Abstract
Background
Bangladesh is the 8th most populous country in the world. Possessing one of the highest rates of urbanization, over the last 40 years the proportion of the population living in urban areas in Bangladesh has increased from 5% to 28% with over 45 million people living in urban areas. The growing urban population puts additional pressure on already weak infrastructure in cities like Dhaka, resulting in the creation of slums. Effective and equitable vaccination coverage strategies that take into account slum settings has become vital to reducing outbreaks and the burden of child morbidity and mortality from infectious disease, especially within high population density communities. According to the national EPI coverage evaluation survey in 2016, the children in slums have lower rates of immunization – 67% compared to the national rate of 82%.
Methods
Primary data collection
Inequities in full vaccination coverage were examined through household surveys with caregivers of children aged 12-23 months. The study was conducted in urban areas (slum Kawran Bazar, non-slum Kawran Bazar, slum-Bandar, non-slum Bandar) and rural areas (Bancharampur Upazila and Dhamrai Upazila).
Equity Analysis
The Equity in coverage of the vaccines was analyzed through the Vaccine Economics Research for Sustainability & Equity (VERSE) tool. This toolkit generates a composite equity concentration index that accounts for multiple factors associated with inequities in vaccination status (maternal education level, sex of the child, child age, household wealth, urban/rural designation, geopolitical location, and insurance coverage influencing equity). The tool also runs a decomposition analysis that evaluates the contribution of each factor to vaccine coverage.
Results
The coverage of vaccines in our study is comparable to the national estimates, with most vaccines having a coverage of over 82%. The concentration index for fully immunized for age is 0.121 with an absolute equity gap of 0.195, showing that childhood immunization would have to increase by 19.5 percentage points to have comparable fully immunized for age coverage between the most and least advantaged quintiles in our sample.

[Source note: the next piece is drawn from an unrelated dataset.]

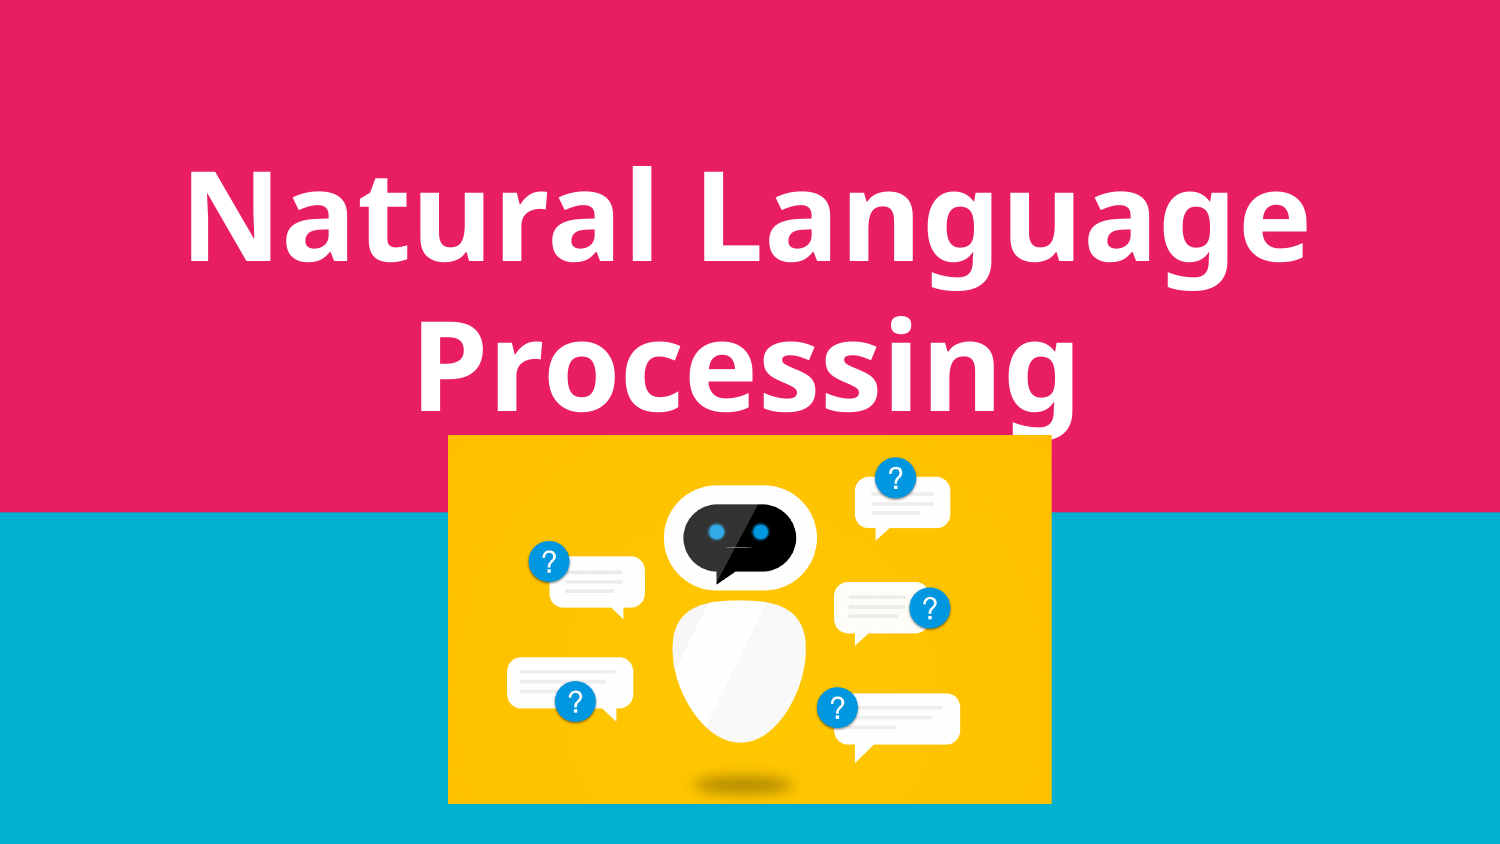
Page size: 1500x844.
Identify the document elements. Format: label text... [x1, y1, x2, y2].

picture [447, 435, 1052, 804]
title Natural Language Processing [67, 105, 1427, 452]
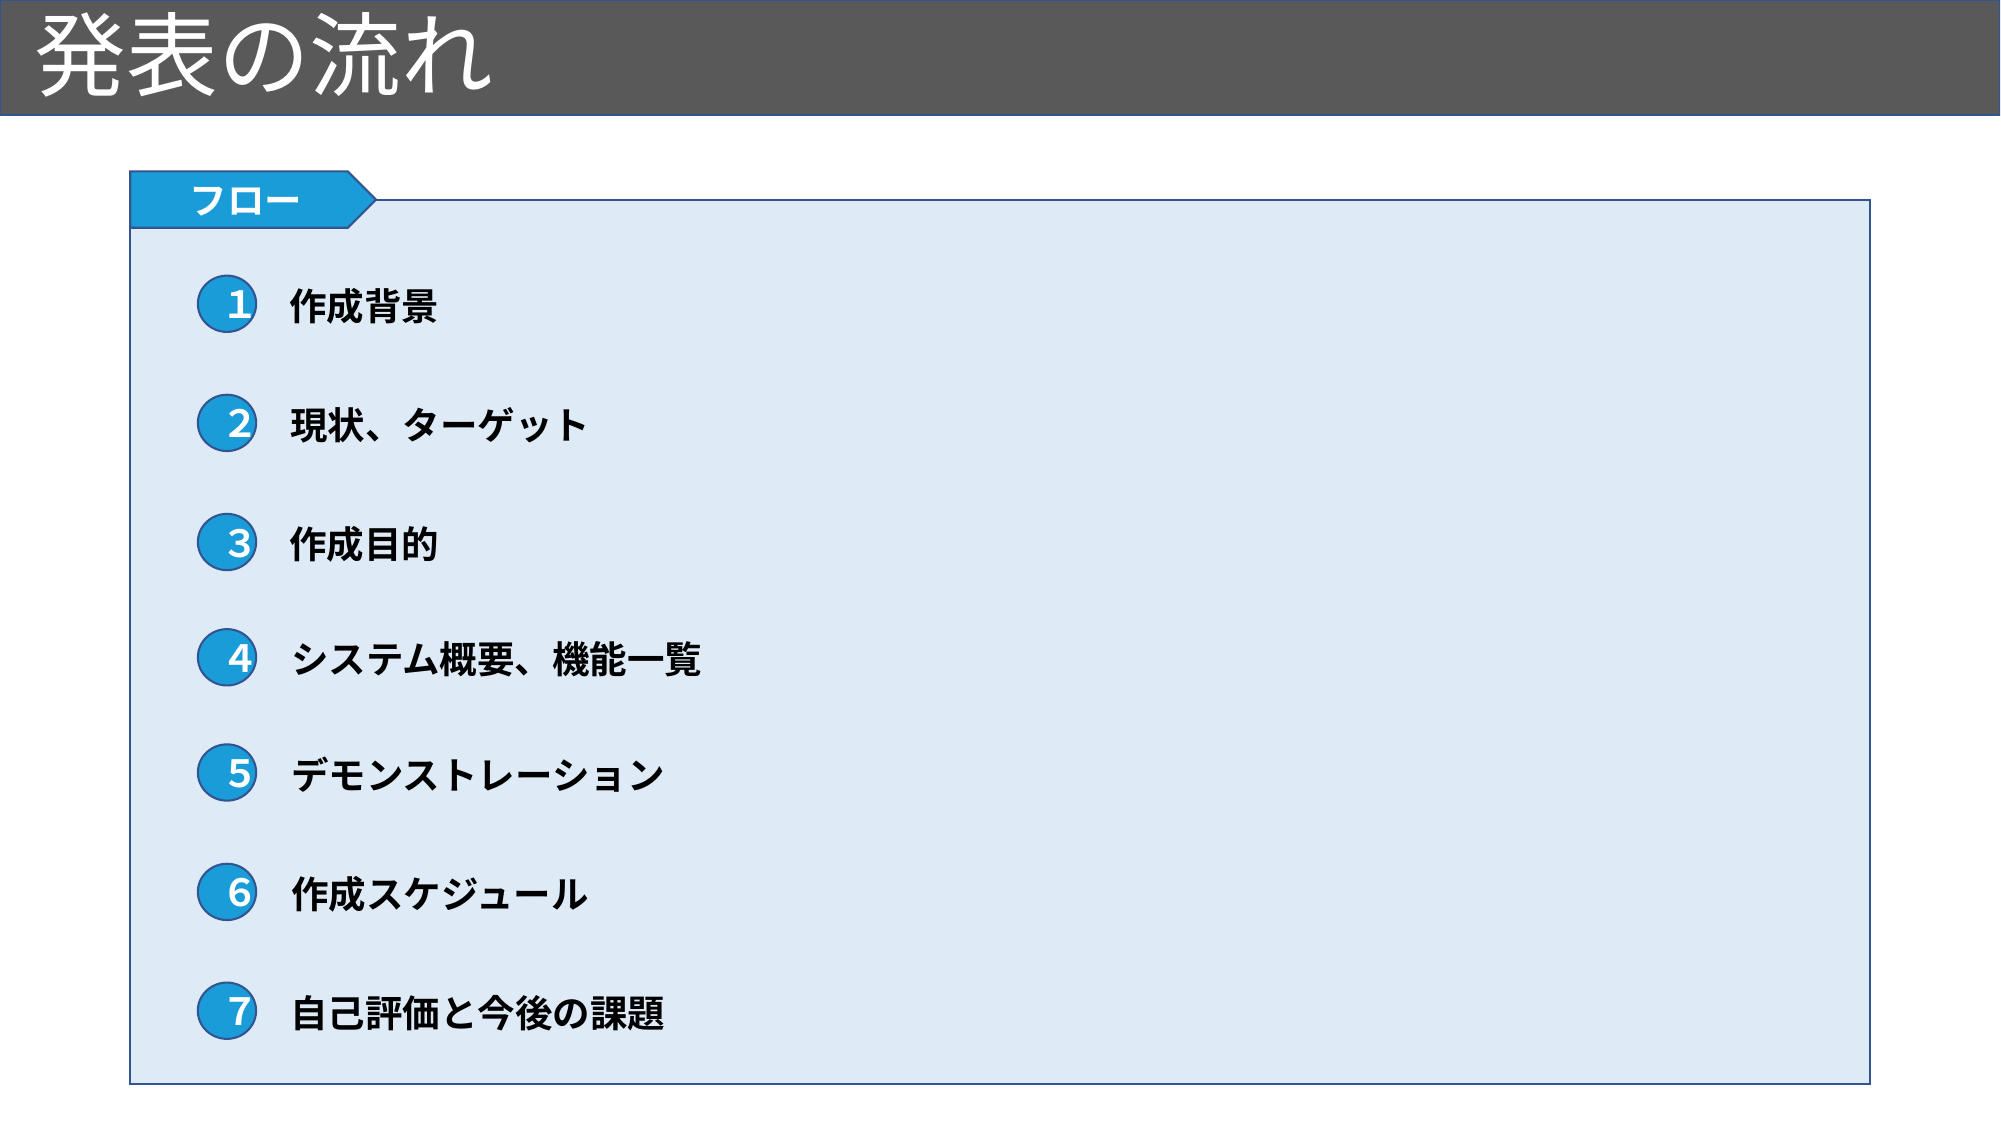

The rural districts are the highest performing districts in our sample; Brahmanbaria and Dhaka districts have the highest levels of fully immunized for age children and equity. Decomposing the drivers of inequity for fully immunized, urban/ rural (which accounts for slum and non-slum in urban areas) is the primary driver, accounts for 71% of the variation in immunization status, even after controlling for socioeconomic status and maternal education suggesting supply-side barriers to access. Decomposing the equity in coverage for BCG and Penta3, similar trends are observed, with urban/rural status or districts being the major drivers of inequity.
Conclusion
Overall, Bangladesh has achieved high coverage rates for most vaccines. However, to sustain the health gains from vaccinations and contain potential future outbreaks, special attention and health interventions will need to target urban areas, especially urban slums that are lagging behind in vaccinations. Evidence from our study suggests that even after controlling for wealth and education, urban/rural (including slum and non-slum) designations remain important drivers of inequity in the coverage of vaccines in Bangladesh.